Shipowners and managers provide insight into how they use digitalisation technology to optimise their ship operations
Shipowners and managers provide insight into how they use digitalisation technology to optimise their ship operations. It is not an easy journey, but does have financial, commercial and operational benefits.
Shipping companies need this technology to meet hardening IMO expectations on emissions reductions. Digitalisation should certainly get the industry halfway to cutting carbon emissions by 50%. Which is why we need data standardisation now.
Optimised operations come from analysing operational data, mixed with experience, knowledge and information from the surrounding environment. This leads to smart navigation, weather routeing and voyage planning to cut fuel consumption and waiting times outside busy ports.
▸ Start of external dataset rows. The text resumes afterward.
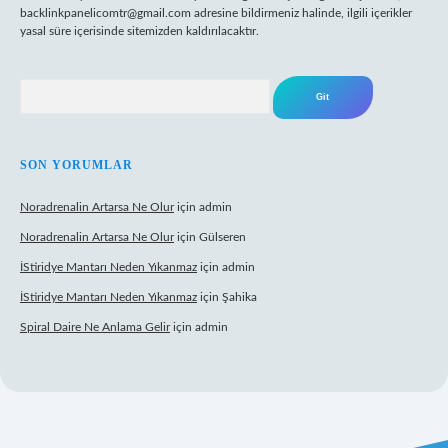
backlinkpanelicomtr@gmail.com
adresine bildirmeniz halinde, ilgili içerikler
yasal süre içerisinde sitemizden kaldırılacaktır.
Arama
SON YORUMLAR
Noradrenalin Artarsa Ne Olur
için
admin
Noradrenalin Artarsa Ne Olur
için
Gülseren
İStiridye Mantarı Neden Yıkanmaz
için
admin
İStiridye Mantarı Neden Yıkanmaz
için
Şahika
Spiral Daire Ne Anlama Gelir
için
admin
In the case of engineering, digitalisation leads to condition-based maintenance and lower downtime for machinery and ships.
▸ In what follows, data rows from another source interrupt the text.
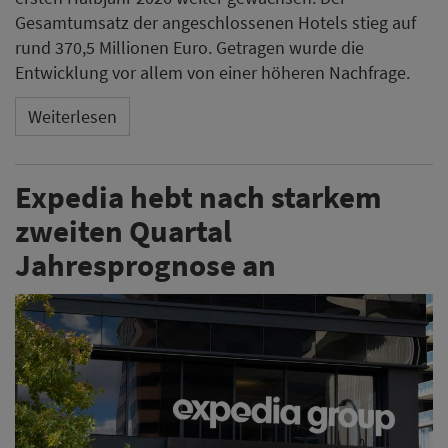
Gesamtumsatz der angeschlossenen Hotels stieg auf
rund 370,5 Millionen Euro. Getragen wurde die
Entwicklung vor allem von einer höheren Nachfrage.
Weiterlesen
Expedia hebt nach starkem
zweiten Quartal
Jahresprognose an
Both have commercial benefits and help shipping reduce its carbon footprint at a time when environmental regulators are focusing on the maritime sector.
Ships need connectivity, preferably Ka- or Ku-band VSAT, with an internet-of-things (IoT) platform for data collection, transmission and cloud storage. Shipowners and managers need to analyse this data and be able to send it to engineering experts. Issues around connectivity and online storage access are being fixed by platforms like Inmarsat Fleet Data, KVH Watch and others.
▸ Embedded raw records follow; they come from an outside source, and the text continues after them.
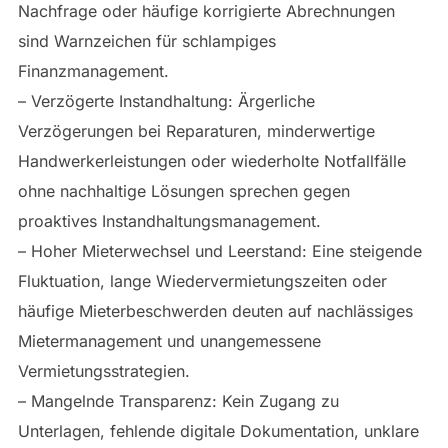
Nachfrage oder häufige korrigierte Abrechnungen
sind Warnzeichen für schlampiges
Finanzmanagement.
– Verzögerte Instandhaltung: Ärgerliche
Verzögerungen bei Reparaturen, minderwertige
Handwerkerleistungen oder wiederholte Notfallfälle
ohne nachhaltige Lösungen sprechen gegen
proaktives Instandhaltungsmanagement.
– Hoher Mieterwechsel und Leerstand: Eine steigende
Fluktuation, lange Wiedervermietungszeiten oder
häufige Mieterbeschwerden deuten auf nachlässiges
Mietermanagement und unangemessene
Vermietungsstrategien.
– Mangelnde Transparenz: Kein Zugang zu
Unterlagen, fehlende digitale Dokumentation, unklare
But there are still issues with standardising data and transfer protocols to enable different datasets from onboard equipment to be analysed for optimisation. Industry dialogue is needed to achieve this, which is why Riviera Maritime Media introduced its Optimised Ship Forum to bring owners, managers and operators together with system manufacturers and IoT innovators to produce results.
Our first forum, in Hamburg, Germany, on 1 October produced plenty of discussion and case studies. Schulte Group deputy chief operating officer Helge Bartels explained how the company collects data from vessels to enhance performance. Its telemetry systems, automated reporting and remote monitoring and diagnostics play a vital role in reducing operating costs.
Columbia Shipmanagement’s (CSM) Hamburg managing director Joachim Brack presented optimisation methods through performance monitoring and analytics. CSM can optimise bunker consumption, port operations, preventative maintenance, crew rotation and training, weather routeing and hazard avoidance. These are all essential for reducing costs and emissions.
During the Hamburg forum, Hapag-Lloyd Fleet Support Centre’s Martin Köpke explained how optimisation should also stretch to fleet utilisation, noting that fuel efficiency can be achieved by monitoring and optimising trim. Fuel savings soon add up across the fleet when analytics and intelligence identify optimal vessel loadings and hull conditions.
Optimisation crosses shipping sectors as demonstrated by Carnival Maritime senior vice president of technical operations Minas Miliaras. His team has reduced fuel consumption across the fleet.
But he highlighted how a lack of standardisation and transparency in IoT and digitalisation could hold back owners in their optimisation programmes. He says suppliers installing different servers on board for different pieces of equipment wastes bandwidth while transmitting the same data multiple times.
There clearly needs to be an organisation to work with industry to develop standards. It is highly wasteful consuming unnecessary ship-shore bandwidth and analytics because manufacturers cannot work together. There should be one stream, one storage and one data standard to enable multiple companies access for their own analytics.
Looking ahead to our next Optimised Ship Forum in London, on 11 December, progress should be made towards a maritime standard. There will be presentations from class and industry bodies, such as BIMCO, and case studies, with d’Amico Group already booked in.
Shipping needs to use this opportunity to form an organisation to standardise data transfer protocols to ensure access for the right people to ship, fleet performance and condition data to turn digitalisation into optimisation.